Ten or twelve days later, after finally getting on an anti-biotic (tetracycline?) that can put up a fight, the fluid draining out is almost stopped, the redness is almost gone and a bit of scar tissue is starting to form. Good news is, now that you know the routine, you can put up a slightly better fight next time - and there will be a next time...unless you died from this incident, of course. You did wash your hands before you helped your kids get dressed this morning, right...?
Re:Bacteria != viruses (Score:1, Informative)
Of course, antibiotics also kill useful bacteria (e.g. those that help you to digest milk and salad), so antibiotics are not really a good idea against a common cold.
Re:Unnatural Selection (Score:3, Informative)
Re:Bacteria != viruses (Score:5, Informative)
Huh? That's not even wrong. There is no reason to use antibiotics in a viral infection. Period. Now, there are a couple of real life caveats to this: Firstly, viral infections can alter host defenses (usually by trashing the lining of the respiratory system - essentially making holes in it - which allow bacteria to invade. The classic case is Haemophilus Influenza pneumonia that occurs after an influenza infection. Secondly and more commonly, a doctor may not know if the infection is viral or bacterial and antibiotics are often (likely too often) added empirically.
But bacteria "don't keep the immune system busy".
Re:For a change, this is actually interesting. (Score:4, Informative)
Re:Unnatural Selection (Score:3, Informative)
Before even penicillin, there were the miraculous sulfa drugs, which block a bacteria's ability to make folic acid: bacteria learned to uptake folate just as we do.
Beta-lactams like penicillin prevent bacteria from making peptidoglycan, the material of their cell walls: bacteria came up with beta-lactamase to break it down.
Better beta-lactams like oxacillin and methicillin were developed to be more effective at killing bacteria before lactamase neutralized them: mutant forms of proteins involved in making peptidoglycan (and were resistant to binding lactam drugs) began to proliferate, and now we of course have Methicillin Resistant Staphylococcus Aureus to deal with. (And studies have shown that MRSA bacteremia is just as deadly as regular SA, even correcting for the fact that MRSA tends to hit hospital patients.
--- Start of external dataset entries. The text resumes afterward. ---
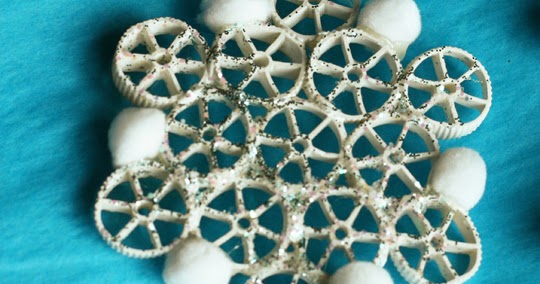
The image size is (540, 284). I want to click on white painted surface, so click(x=440, y=129).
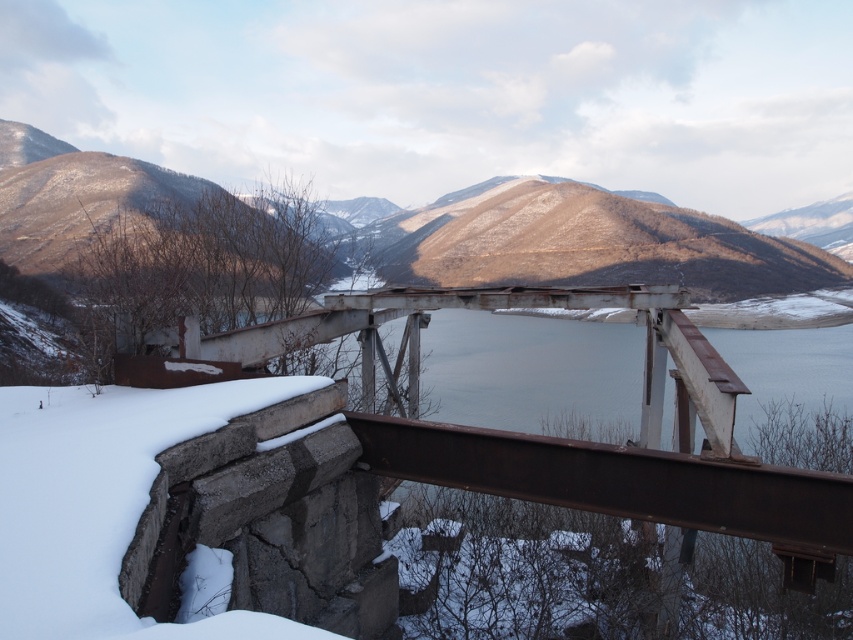
Does rusty metal bridge at center appear on the left side of brown textured mountain at center?

No, rusty metal bridge at center is not to the left of brown textured mountain at center.

Is rusty metal bridge at center wider than brown textured mountain at center?

In fact, rusty metal bridge at center might be narrower than brown textured mountain at center.

Measure the distance between rusty metal bridge at center and camera.

A distance of 13.02 feet exists between rusty metal bridge at center and camera.

Identify the location of rusty metal bridge at center. click(553, 438).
The rise in community-associated MRSA suggests it can fend for itself in the wild as well.)
Quinolones attack bacterial topoisomerases, the enzymes they use to wind and unwind DNA: mutant topoisomerases beat these.
Macrolides (most of the -mycin family) and oxazolidones bind to bacterial ribosomes to stop protein translation: modified ribosomal subunits beat these.
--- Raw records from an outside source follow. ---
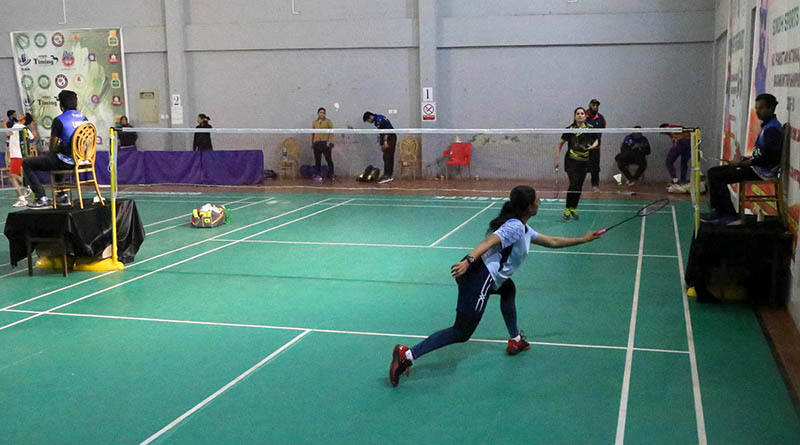
The width and height of the screenshot is (800, 445). What are the coordinates of `wooden chair` in the screenshot? It's located at (405, 154), (286, 156), (89, 154), (774, 191).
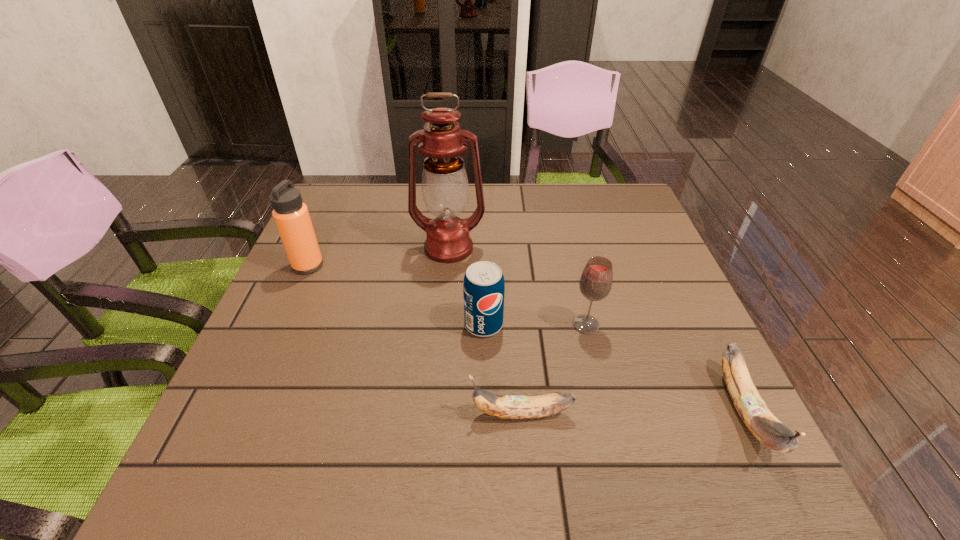
This screenshot has height=540, width=960. I want to click on vacant area that lies between the thermos bottle and the glass drink container, so click(447, 295).

Where is `blank region between the oil lamp and the leftmost object`? This screenshot has height=540, width=960. blank region between the oil lamp and the leftmost object is located at coordinates (378, 256).

This screenshot has height=540, width=960. What are the coordinates of `vacant area that lies between the glass drink container and the shorter banana` in the screenshot? It's located at (554, 369).

At what (x,y) coordinates should I click in order to perform the action: click on object that can be found as the closest to the oil lamp. Please return your answer as a coordinate pair (x, y). This screenshot has height=540, width=960. Looking at the image, I should click on (483, 288).

Locate an element on the screen. The width and height of the screenshot is (960, 540). the closest object to the glass drink container is located at coordinates (483, 288).

Locate an element on the screen. The image size is (960, 540). vacant area in the image that satisfies the following two spatial constraints: 1. on the front side of the oil lamp; 2. on the left side of the glass drink container is located at coordinates (443, 325).

Where is `free space that satisfies the following two spatial constraints: 1. on the front side of the third shortest object; 2. on the left side of the second object from right to left`? Image resolution: width=960 pixels, height=540 pixels. free space that satisfies the following two spatial constraints: 1. on the front side of the third shortest object; 2. on the left side of the second object from right to left is located at coordinates (484, 325).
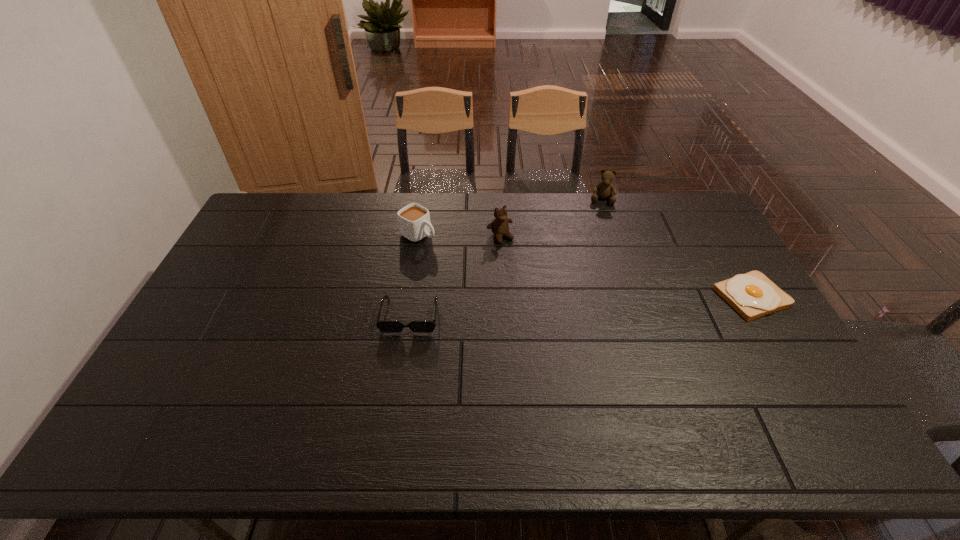
Locate an element on the screen. The image size is (960, 540). the second shortest object is located at coordinates (384, 326).

Image resolution: width=960 pixels, height=540 pixels. I want to click on toast, so click(x=753, y=295).

Image resolution: width=960 pixels, height=540 pixels. What are the coordinates of `the rightmost object` in the screenshot? It's located at point(753,295).

Find the location of a particular element. This screenshot has height=540, width=960. the nearer teddy bear is located at coordinates (499, 226).

The width and height of the screenshot is (960, 540). In order to click on the left teddy bear in this screenshot , I will do `click(499, 226)`.

This screenshot has height=540, width=960. I want to click on the farther teddy bear, so click(605, 189).

Find the location of a particular element. the farthest object is located at coordinates (605, 189).

Locate an element on the screen. Image resolution: width=960 pixels, height=540 pixels. the third tallest object is located at coordinates coord(414,223).

Locate an element on the screen. The image size is (960, 540). vacant space situated 0.060m on the front-facing side of the second shortest object is located at coordinates point(404,353).

Identify the location of free point located on the back of the toast. The height and width of the screenshot is (540, 960). 708,224.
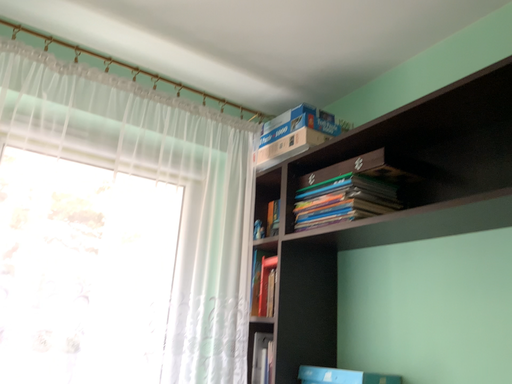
Vancomycin prevents peptidoglycan formation in by preventing incorporation of the monomers that make it up: modified monomers, and now we see VRSA.
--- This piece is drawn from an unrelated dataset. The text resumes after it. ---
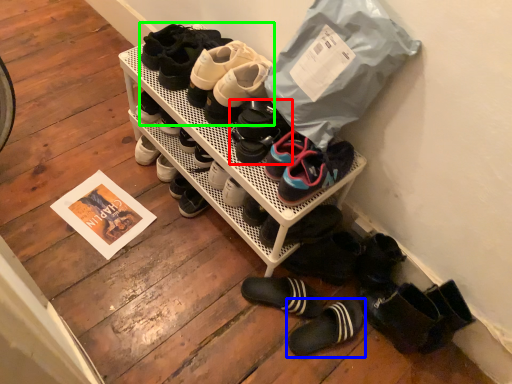
Question: Based on their relative distances, which object is farther from footwear (highlighted by a red box)? Choose from footwear (highlighted by a blue box) and footwear (highlighted by a green box).

Choices:
 (A) footwear
 (B) footwear

Answer: (A)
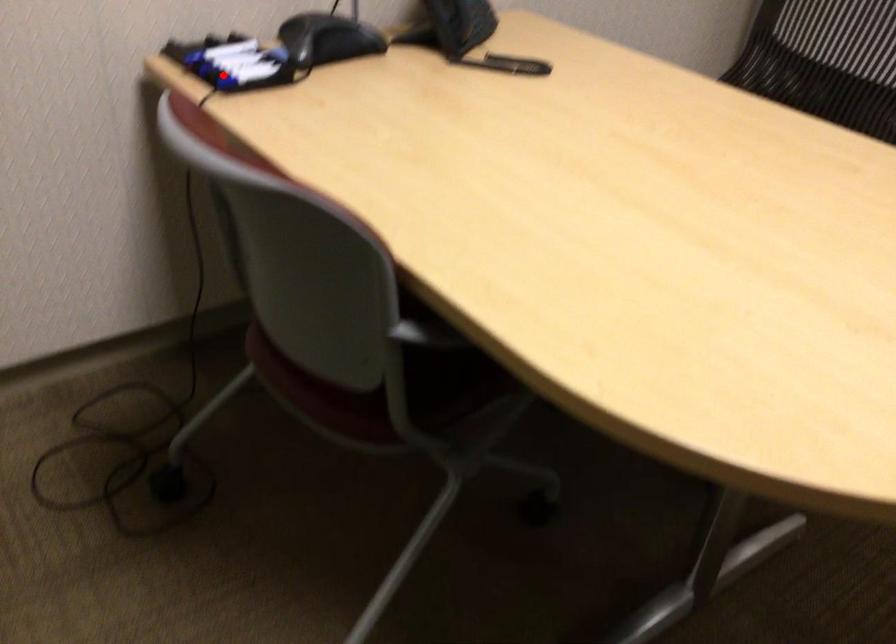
We keep finding new targets for antibiotics, but as the Red Queen said, "It takes all the running you can do, to keep in the same place."
Re:short term solution (Score:3, Informative)
Anyway, I know there are multiple paths for drug resistance.
Generally speaking, antibiotics target a specific enzyme or pathway. Take penicillin: it inhibits an enzyme used in linking sugars used in building the cell wall. To evade this, some bacteria make beta-lactamases, enzymes that specifically attack and break down penicillin, while other bacteria just massively overproduce the enzyme that the penicillin targets, so that even under high penicillin dosages, there is enough enzyme activity left that the bacterium can build strong cell walls. Those are completely different forms of resistance, and one drug is unlikely to manage to stop both (unless it just kills the cell, which will of course stop both mechanisms, but that's not what we're talking about.)
If you're interested, here's an interesting article [postgradmed.com] that discussses a bunch of issues related to developing antibiotic-resistance, including quick takes on how it's not really related to massive widespread antibiotic use, to length of time using the antibiotic, and some other widely-held misunderstandings.